#### DOCUMENT PASSAGE ####

George Washington returns General Howe’s dog after the Battle of Germantown

In his new biography Washington: A Life, Ron Chernow confronts the popular belief that George Washington was a brilliant military strategist during the Revolutionary War. He shows Washington, in battle after battle, devising tactics that were too complicated, ignoring his military instincts, gathering inadequate intelligence, making poor decisions, and dangerously exposing himself to enemy fire. From the outset of his military career until the end of his Presidency, Washington does, however, emerge as a masterful motivator of men and a consummate politician with a knack for the personal touch.

The Battle of Germantown, which occurred 233 years ago this week, offers exemplary evidence of these traits. After the disastrous Battle of Brandywine in early September and British General William Howe’s capture of Philadelphia, Washington was eager to rally the spirits of his troops in one last engagement before winter. Howe had settled most of his main army of 9,000 troops in Germantown, a small town six miles northwest of Philadelphia on the banks of the Schuylkill River.

Recalling his successful nocturnal raid across the Delaware the previous December, Washington devised a plan that involved a forced nighttime march of 8,000 Continentals and 3,000 militia in a four-pronged attack that would surprise Howe in a pre-dawn raid. The heavy fog on the morning of October 4, 1777, helped cover the American army’s approach and caused the first wave of British troops to retreat, but only after they had set fire to a field. The ensuing mix of smoke and fog made communications between the rebel forces impossible and some ended up shooting one another. A British regiment turned Chew’s House, a three-story stone country home, into an impregnable fortress, and Washington lost valuable time and many lives deploying three regiments to try unsuccessfully to take it.

#### COLLECTED DATA ####

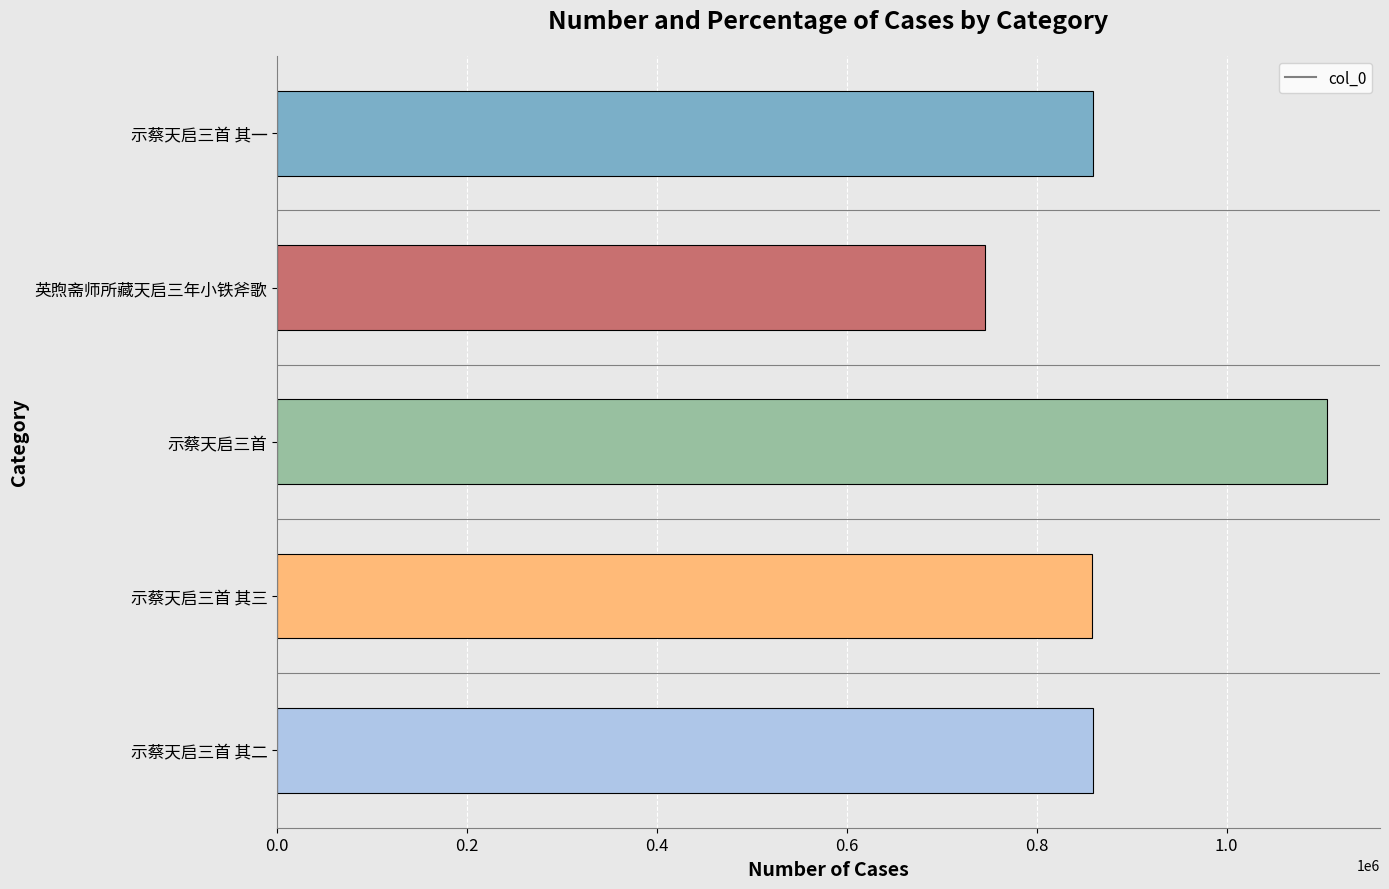

True or false: the data shows 745100 at 英煦斋师所藏天启三年小铁斧歌.

True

####

§ **WHAT YOU SHOULD DO**
Return everything in the Germantown passage from "Recalling his successful" down to "to take it.", word for word. Draw only on the Germantown passage and leave the listing aside.

§ **EXERCISE RESULT**
Recalling his successful nocturnal raid across the Delaware the previous December, Washington devised a plan that involved a forced nighttime march of 8,000 Continentals and 3,000 militia in a four-pronged attack that would surprise Howe in a pre-dawn raid. The heavy fog on the morning of October 4, 1777, helped cover the American army’s approach and caused the first wave of British troops to retreat, but only after they had set fire to a field. The ensuing mix of smoke and fog made communications between the rebel forces impossible and some ended up shooting one another. A British regiment turned Chew’s House, a three-story stone country home, into an impregnable fortress, and Washington lost valuable time and many lives deploying three regiments to try unsuccessfully to take it.